Mais c’est aussi le projet écologiste qui doit être dépoussiéré. Nous sommes absents des débats sur le transhumanisme, la condition animale, la décroissance, les questions internationales ; nous avons perdu le leadership sur la VIe République et même sur le revenu universel, qui a été capté par Benoît Hamon.

Des formes nouvelles sont apparues en marge, à côté de l’écologie officielle. Elles auront leur mot à dire quant à l’avenir de l’écologie politique. Les Zad, tout d’abord, qui sont l’expression d’une radicalité nouvelle cherchant à inventer des formes de vies, de luttes et de communs. Une partie de la jeunesse s’y reconnaît.
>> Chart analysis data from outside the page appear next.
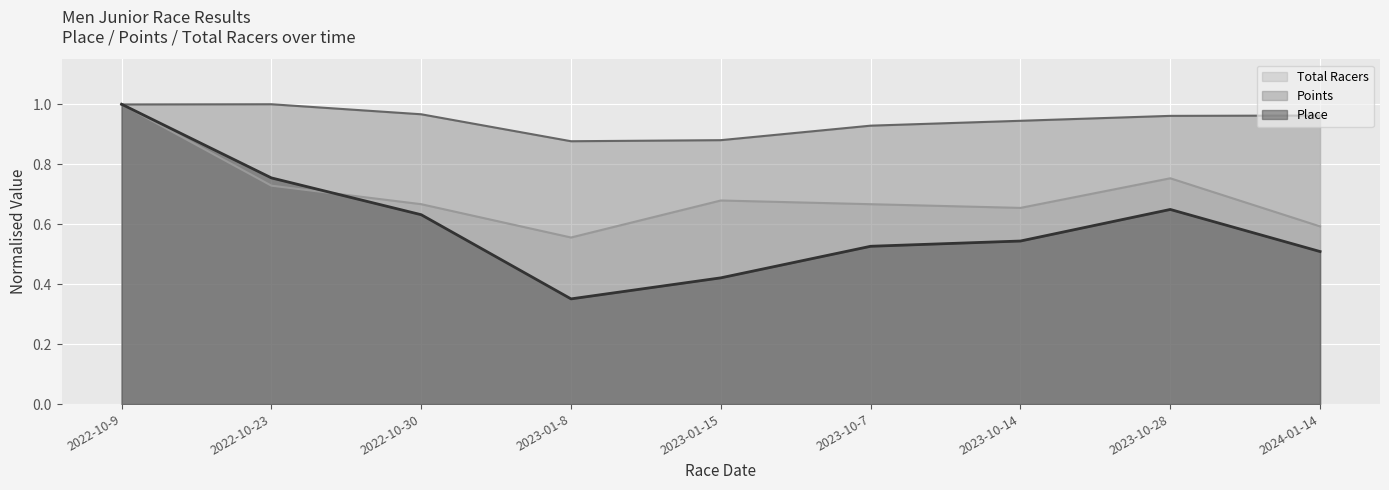

At which category does Place reach its first local valley?

2023-01-8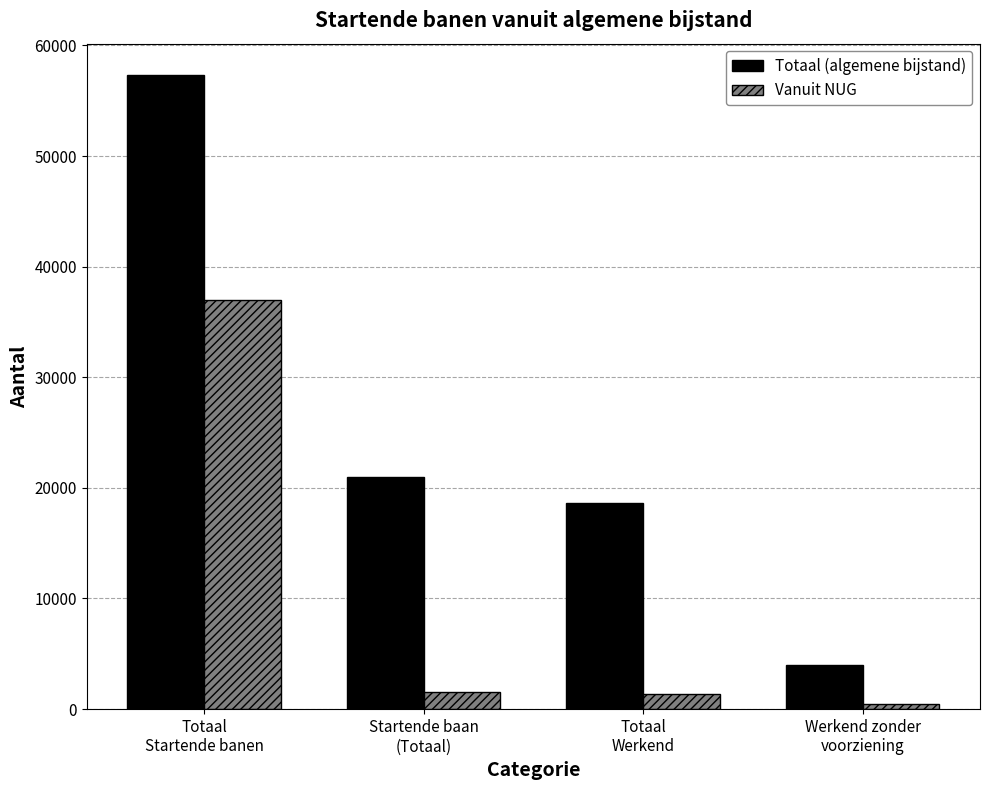

List the series in order of their overall mean, lowest first.

Vanuit NUG, Totaal (algemene bijstand)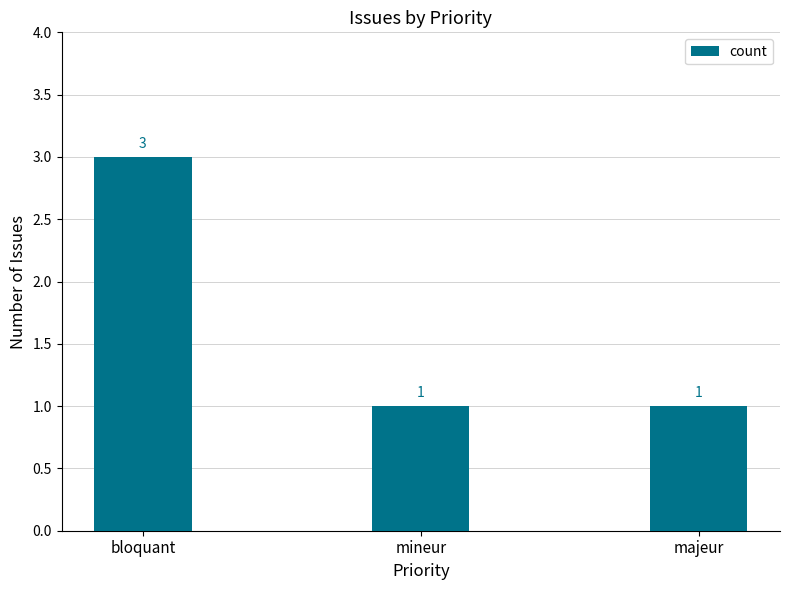

Count the number of values greater than 1.

1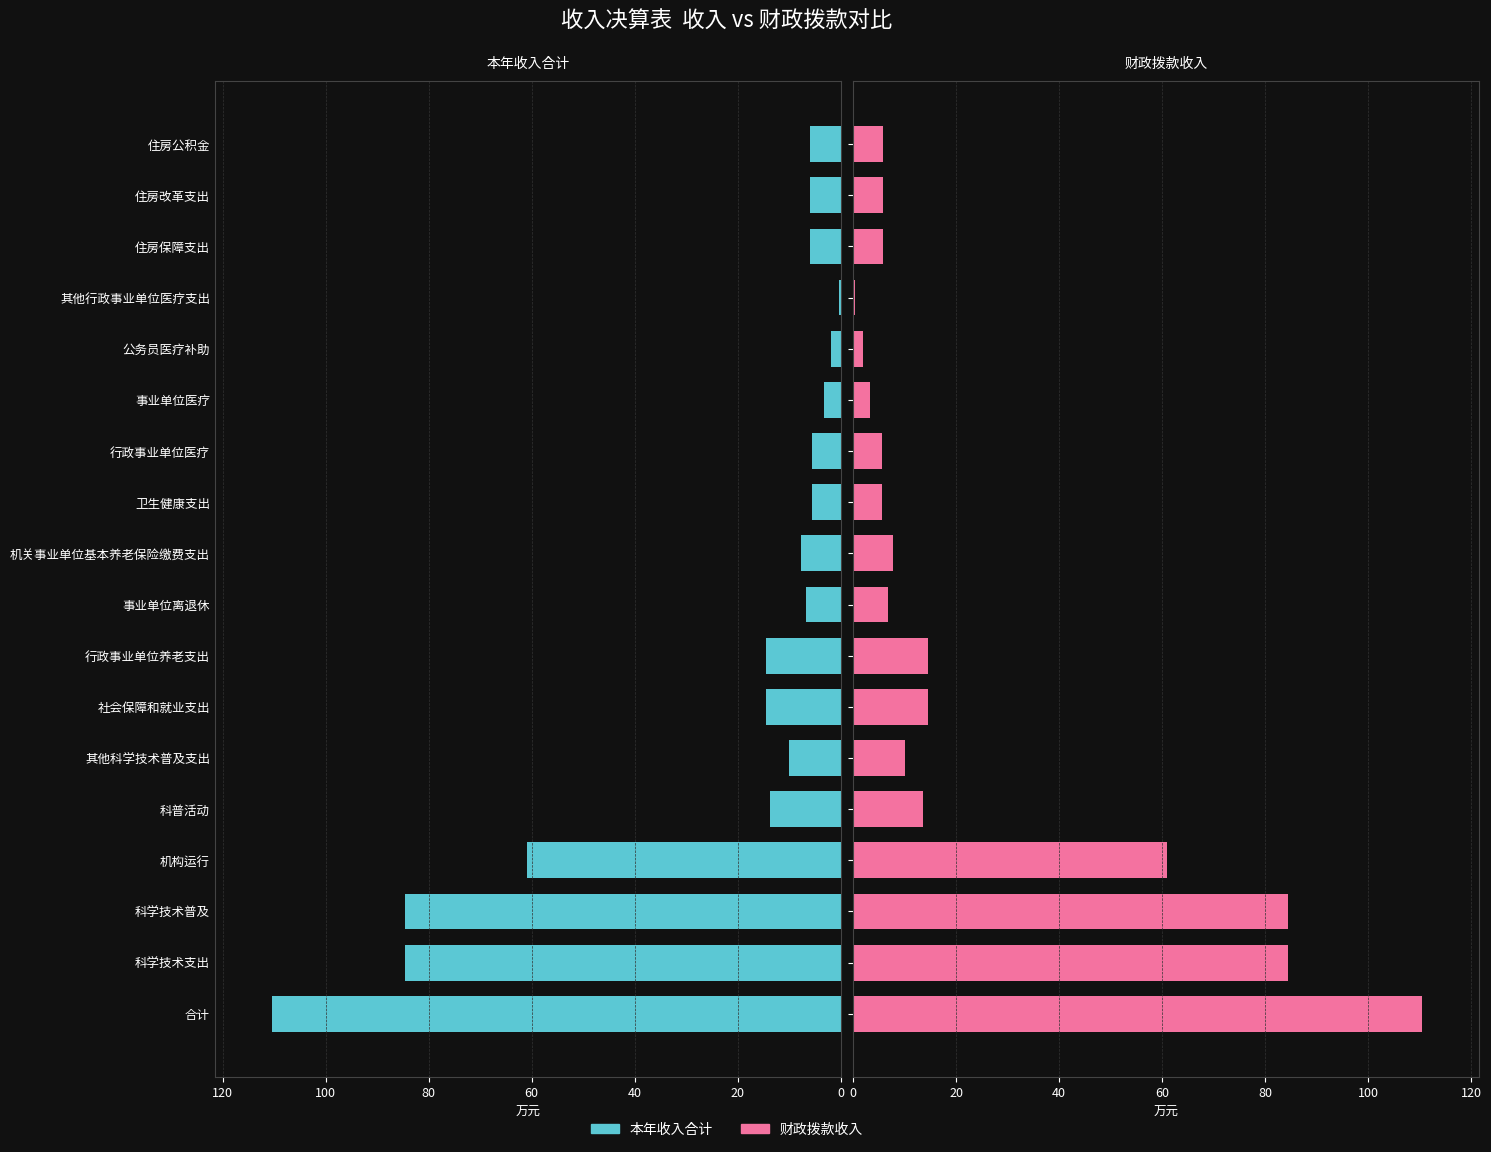

The value of 财政拨款收入 at 卫生健康支出 is 5.5. True or false?

True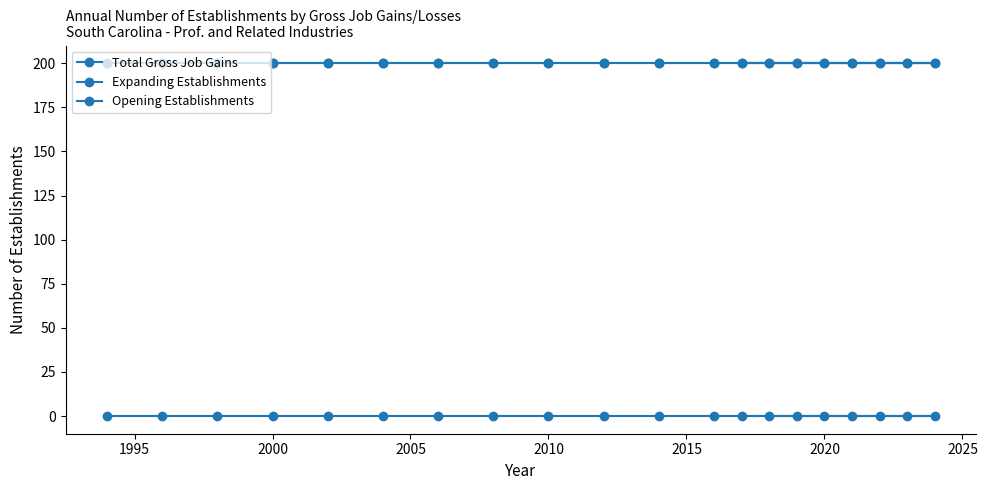

What is the sum of all Opening Establishments values?

4000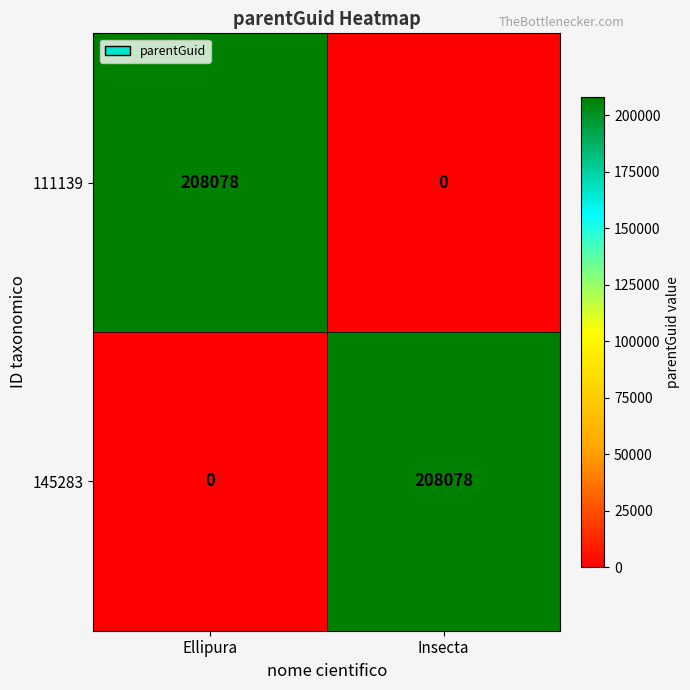

Is it true that 111139 equals 208078 at Ellipura?

True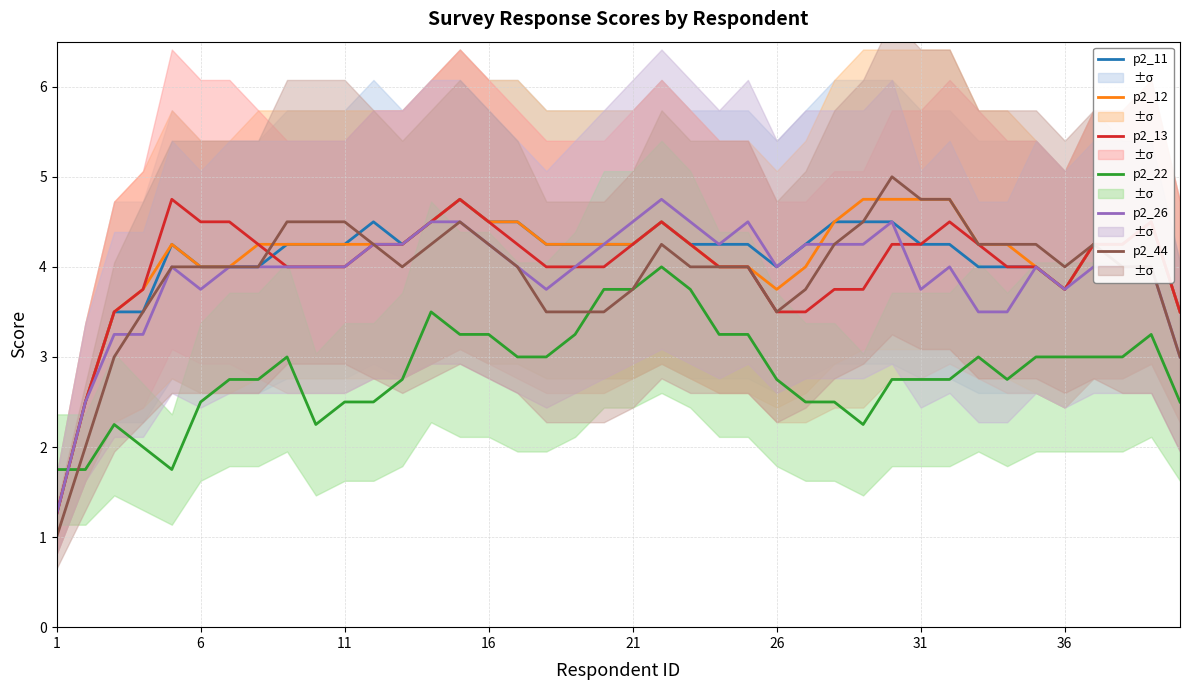

In p2_11, how many points are lower than both neighbors (excluding endpoints)?

3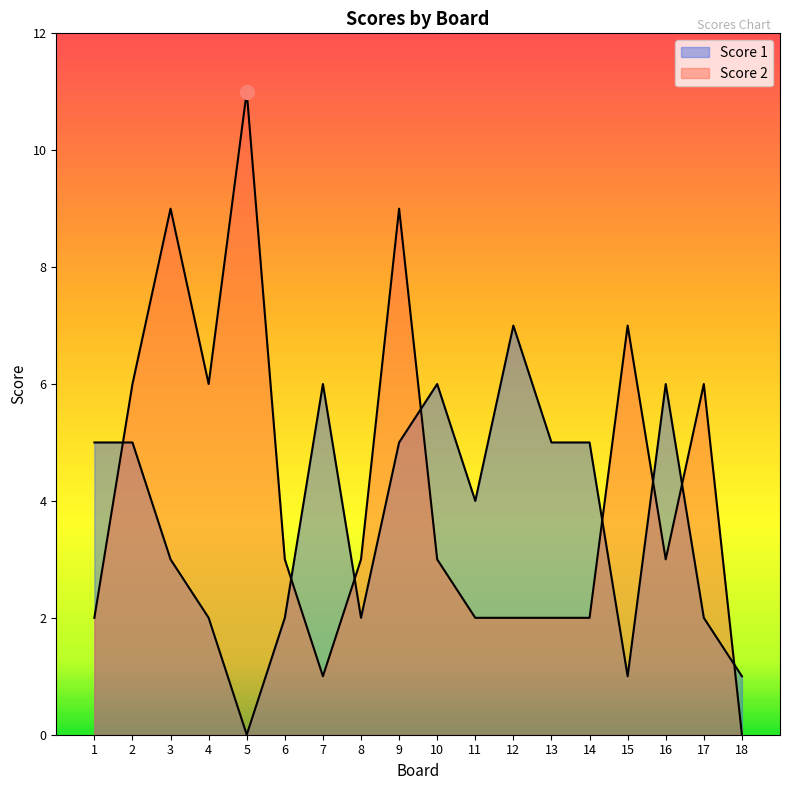

Which series changed the most between 12 and 17?

Score 1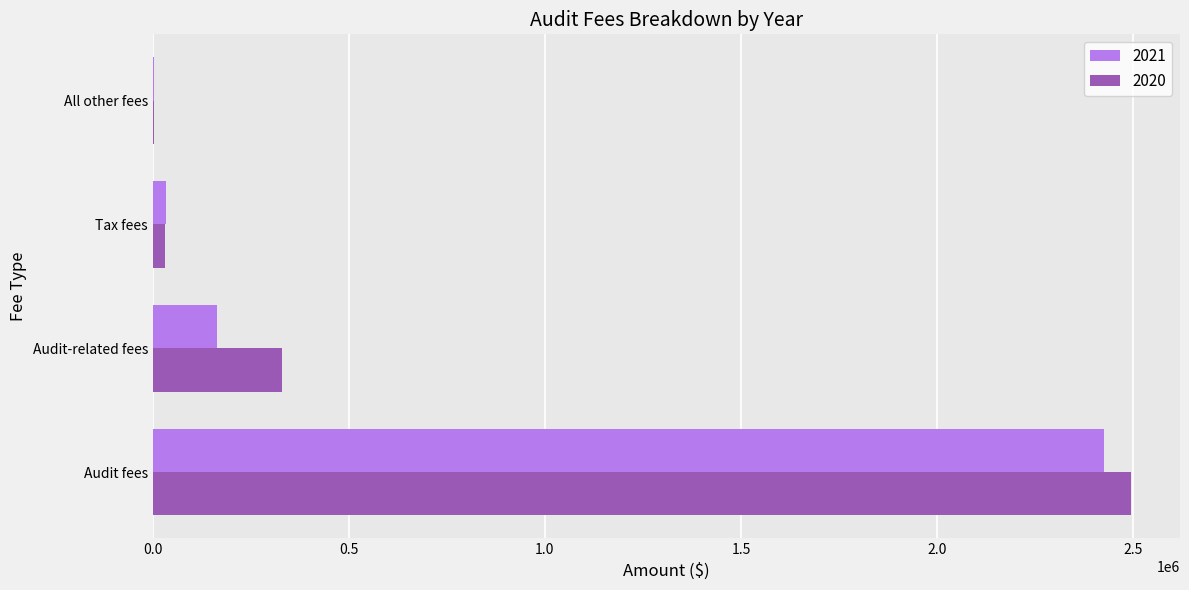

What is the spread (max minus min) of values at Audit-related fees?

166800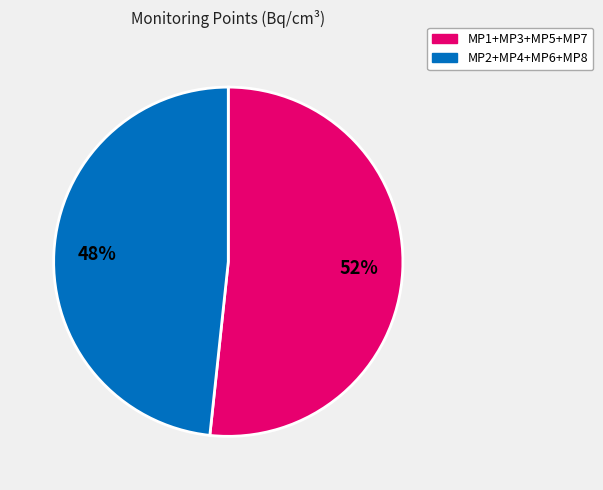

Is there a majority slice in this chart?

Yes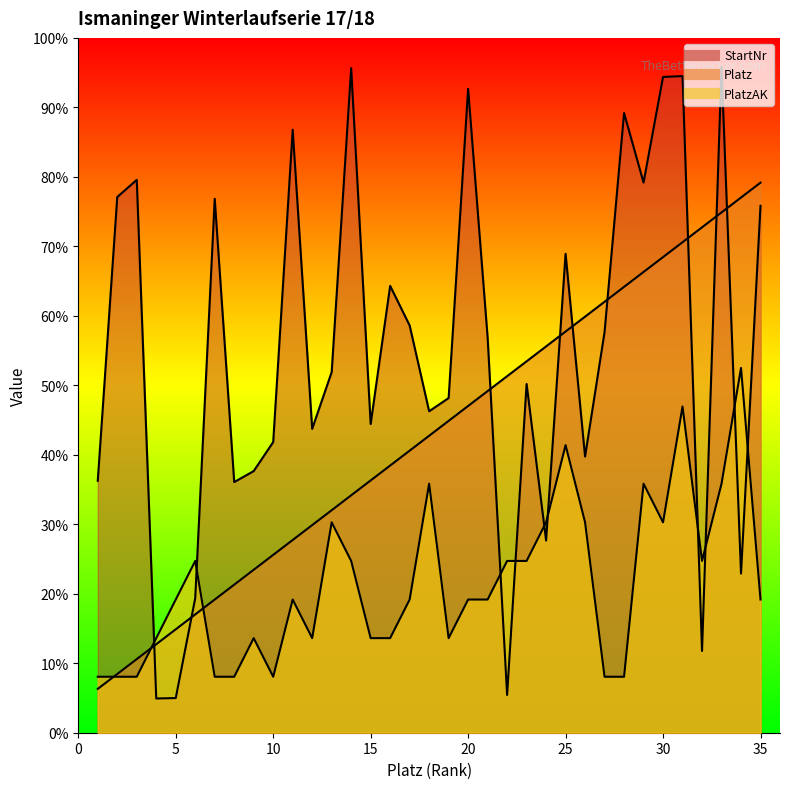

Is the value of StartNr_line at 14 greater than the value of Platz_line at 30?

Yes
Ensuite, le mouvement écolo-citoyen : des Colibris au mouvement Demain, issu du film du même nom ; de la candidature de Charlotte Marchandise à Nuit debout, une nouvelle génération de militants écologistes non partidaires a émergé et souhaite s’engager sur le terrain proprement politique. Cette nouvelle génération pourrait utiliser les prochaines élections municipales pour construire, du local au global, une nouvelle saison de l’écologie politique autonome pouvant s’allier, au cas par cas, dans des coalitions de projet à l’instar de ce qui s’est passé dans les villes rebelles espagnoles, de Madrid à Barcelone.

Relever le défi de l’ère de l’anthropocène 

On le voit, l’heure n’est pas à la lamentation mais au débat. Je l’ai déjà rappelé maintes fois dans ces colonnes : Reporterre a un rôle à jouer dans la refondation d’une écologie politique par le bas, une écologie politique qui ne fasse pas l’impasse sur les contradictions qui la traversent, une écologie politique qui ouvre grand ses fenêtres et fasse sa mue.

Au moment où les générations post soixante-huitardes passent la main, où moi-même je passe le témoin à celles et ceux qui vont construire l’écologie politique de demain, c’est un message d’espoir que je souhaite transmettre. Il faut se saisir de ce moment privilégié, qui est celui d’une apparente défaite, pour se régénérer, se refonder, se reconstruire.

L’écologie politique est toujours l’idée propulsive d’un XXIe siècle confronté à une crise existentielle, qui n’est rien d’autre que la survie de l’humanité face à une réelle menace d’autodestruction. Nous devons relever ce défi de l’ère de l’anthropocène, car l’intérêt de notre famille politique se confond avec l’intérêt général : l’émancipation de l’humanité et la défense de notre Terre-Mère.